Cardinale del Laos imprigionato per la sua fede: per me la sentenza è stata come un altro noviziato

Il regime comunista del Paese lo ha imprigionato dal 1984 al 1987 per “ri-educarlo”.

 

Il cardinale Louis-Marie Ling Mangkhanekhoun riveste la carica di primo cardinale in Laos, un paese dove i cristiani non godono di una libertà completa nel praticare la propria fede. In Laos la comunità cattolica rappresenta meno dell’1 percento della popolazione, circa 7 milioni di persone.

La vita del cardinale Ling è la manifestazione della storia del Laos stesso. Il Paese è stato sconvolto da una guerra civile tra il 1963 e il 1975 che ha portato al potere un regime comunista. Dopo essere stato ordinato prete in un campo di rifugiati, fu imprigionato dal regime per tre anni tra il 1984 e il 1987 con l’accusa di aver parlato di Gesù Cristo. Oggi, dopo più di 30 anni, racconta la propria storia con serenità.

CARD. LOUIS-MARIE LING
Vicario Apostolico di Paksé, Laos:
“La prigionia è stata un bene per me, è stato come un altro noviziato, un percorso di formazione. Ho accettato la situazione. Quando compi questo passo ti riappacifichi con le circostanze”.

Sebbene vi siano stati leggeri miglioramenti nella libertà religiosa del Laos, vi è ancora un grande controllo esercitato dalle autorità sulle attività missionarie e sulle opere della chiesa. Nonostante ciò i numeri della comunità cattolica continuano, silenziosamente, a crescere.

“Si tratta di continuare ad andare avanti piano piano, sorretti dalla Fede. È una prova per sé stessi, per guardare al domani”.

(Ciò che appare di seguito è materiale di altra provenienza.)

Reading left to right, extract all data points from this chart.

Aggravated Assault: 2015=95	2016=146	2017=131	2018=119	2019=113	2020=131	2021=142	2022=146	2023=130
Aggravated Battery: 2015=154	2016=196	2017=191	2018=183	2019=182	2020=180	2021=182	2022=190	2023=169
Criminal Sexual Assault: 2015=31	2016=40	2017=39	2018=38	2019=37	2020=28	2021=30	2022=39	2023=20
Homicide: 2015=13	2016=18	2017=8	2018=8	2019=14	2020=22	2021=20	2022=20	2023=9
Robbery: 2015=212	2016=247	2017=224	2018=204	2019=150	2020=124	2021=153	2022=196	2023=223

Il cardinale può contare su un numero molto ristretto di collaboratori se rapportato ai quasi 11mila cattolici della sua diocesi: si tratta di 7 preti e 25 religiosi. La situazione è stata spiegata al Papa durante la visita ad limina dei vescovi di Laos e Cambogia lo sorso gennaio. Papa Francesco ha in seguito affermato di essere stato molto colpito dalla storia del vescovo che non si è mai sentito abbandonato da Dio durante gli anni di prigionia.